Due to a storm in our area, a bad signal prevented me from seeing the previous episode, but I sure hope it was as good as "SPOOKED" turned out to be. Co-written by creator Mick Garris with Matt Venne, (who adapted the jaw-dropping PELTS from F. Paul Wilson's short story), and directed by Brad Anderson (SESSION 9 and the MASTERS episode "Sounds Like"), this was a perfect showcase for all the talent involved, but most especially for the underrated Eric Roberts. It's a terrific performance that makes you wonder why he isn't working a lot more.
All the themes that Anderson loves to work with are here: alienation, family dysfunction and tragedy, a deep exploration of the dark side of the human soul. The plot will not be unfamiliar to most avid horror fans, but the execution is amazing to say the least.

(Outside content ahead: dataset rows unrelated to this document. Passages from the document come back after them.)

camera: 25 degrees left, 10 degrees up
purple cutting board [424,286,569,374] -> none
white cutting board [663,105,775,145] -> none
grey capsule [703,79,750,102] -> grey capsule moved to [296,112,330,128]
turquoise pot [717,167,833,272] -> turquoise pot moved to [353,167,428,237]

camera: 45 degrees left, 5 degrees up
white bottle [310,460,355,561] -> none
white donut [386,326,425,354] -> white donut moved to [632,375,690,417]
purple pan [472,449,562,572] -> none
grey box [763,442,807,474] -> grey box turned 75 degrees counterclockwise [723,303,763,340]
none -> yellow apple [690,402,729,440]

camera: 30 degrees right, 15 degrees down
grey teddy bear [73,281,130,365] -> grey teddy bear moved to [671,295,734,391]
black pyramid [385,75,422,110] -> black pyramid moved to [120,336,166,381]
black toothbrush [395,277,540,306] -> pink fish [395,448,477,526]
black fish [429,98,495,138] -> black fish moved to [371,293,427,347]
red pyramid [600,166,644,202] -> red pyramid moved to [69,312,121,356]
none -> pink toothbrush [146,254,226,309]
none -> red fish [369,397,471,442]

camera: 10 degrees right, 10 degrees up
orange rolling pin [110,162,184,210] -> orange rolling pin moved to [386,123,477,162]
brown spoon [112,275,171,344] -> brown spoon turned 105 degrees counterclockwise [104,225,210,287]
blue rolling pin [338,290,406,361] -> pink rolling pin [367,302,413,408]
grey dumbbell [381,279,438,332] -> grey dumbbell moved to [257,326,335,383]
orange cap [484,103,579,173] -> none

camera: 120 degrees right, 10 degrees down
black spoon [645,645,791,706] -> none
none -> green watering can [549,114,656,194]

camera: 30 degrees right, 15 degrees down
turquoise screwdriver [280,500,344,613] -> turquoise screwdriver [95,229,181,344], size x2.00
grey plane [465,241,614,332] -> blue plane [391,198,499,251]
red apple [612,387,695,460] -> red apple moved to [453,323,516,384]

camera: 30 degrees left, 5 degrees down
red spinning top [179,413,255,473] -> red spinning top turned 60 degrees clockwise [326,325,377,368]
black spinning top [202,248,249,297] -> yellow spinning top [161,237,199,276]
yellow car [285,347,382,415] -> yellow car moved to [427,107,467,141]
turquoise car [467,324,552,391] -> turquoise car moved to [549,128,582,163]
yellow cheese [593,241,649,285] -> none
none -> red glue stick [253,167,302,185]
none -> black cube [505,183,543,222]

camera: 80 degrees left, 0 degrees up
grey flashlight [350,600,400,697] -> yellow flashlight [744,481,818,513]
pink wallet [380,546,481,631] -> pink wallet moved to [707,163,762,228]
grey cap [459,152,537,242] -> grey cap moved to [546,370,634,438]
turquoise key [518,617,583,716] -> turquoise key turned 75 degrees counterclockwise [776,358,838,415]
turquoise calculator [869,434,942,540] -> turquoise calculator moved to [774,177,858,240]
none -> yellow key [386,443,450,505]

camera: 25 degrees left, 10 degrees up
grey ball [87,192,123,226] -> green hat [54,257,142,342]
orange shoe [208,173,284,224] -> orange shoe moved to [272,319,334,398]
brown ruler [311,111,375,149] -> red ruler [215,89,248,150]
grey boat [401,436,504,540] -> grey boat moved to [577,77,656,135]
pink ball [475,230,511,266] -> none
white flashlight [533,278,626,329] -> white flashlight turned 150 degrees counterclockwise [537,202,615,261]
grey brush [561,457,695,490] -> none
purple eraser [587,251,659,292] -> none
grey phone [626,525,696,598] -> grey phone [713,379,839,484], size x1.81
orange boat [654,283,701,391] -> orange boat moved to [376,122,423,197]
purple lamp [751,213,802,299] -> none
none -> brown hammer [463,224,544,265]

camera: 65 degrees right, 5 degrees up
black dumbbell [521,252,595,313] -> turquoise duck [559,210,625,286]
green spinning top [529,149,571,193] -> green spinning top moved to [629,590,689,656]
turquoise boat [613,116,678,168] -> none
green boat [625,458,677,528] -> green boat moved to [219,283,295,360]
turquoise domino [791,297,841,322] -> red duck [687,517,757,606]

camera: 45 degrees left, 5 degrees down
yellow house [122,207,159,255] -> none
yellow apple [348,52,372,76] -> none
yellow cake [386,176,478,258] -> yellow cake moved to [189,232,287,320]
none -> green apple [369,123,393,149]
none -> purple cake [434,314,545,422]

Roberts plays Harry, a disgraced cop whose heavy hand with his suspects leads to the death of a creepy kidnapper (Jack Noseworthy.) Years later, Harry, now a sleazy P.I. specializing in divorce cases (and occasionally shaking down his clients for more money), takes a case from a desperate woman (Cynthia Watros) out to prove her husband's infidelity. But rather than have him followed, she pleads with Harry to stake him out at their home, using the abandoned house across the street as his lookout post.
Well, one look at the house across the street tells you that Really Bad Things are going to happen, which they do. But it's HOW those things happen and what they reveal about Harry and everyone involved that makes this story different.
Larry Gilliard Jr. and Watros are also great as Harry's assistant and his new client, respectively. But much in the same way that director Anderson was able to get outstanding performances from Peter Mullen in SESSION 9 and Chris Bauer in SOUNDS LIKE, he puts it on the line for Roberts, who does not let him down. Harry is not so much a "good guy gone bad" as someone who is irreparably damaged, and the fact that he makes us empathize with him although he's dead-wrong about the methods he uses to "make things right", lends a human touch in a tale where deeds are being perpetrated by forces that are anything but.
"SPOOKED" has definitely convinced me to stick with this series for now.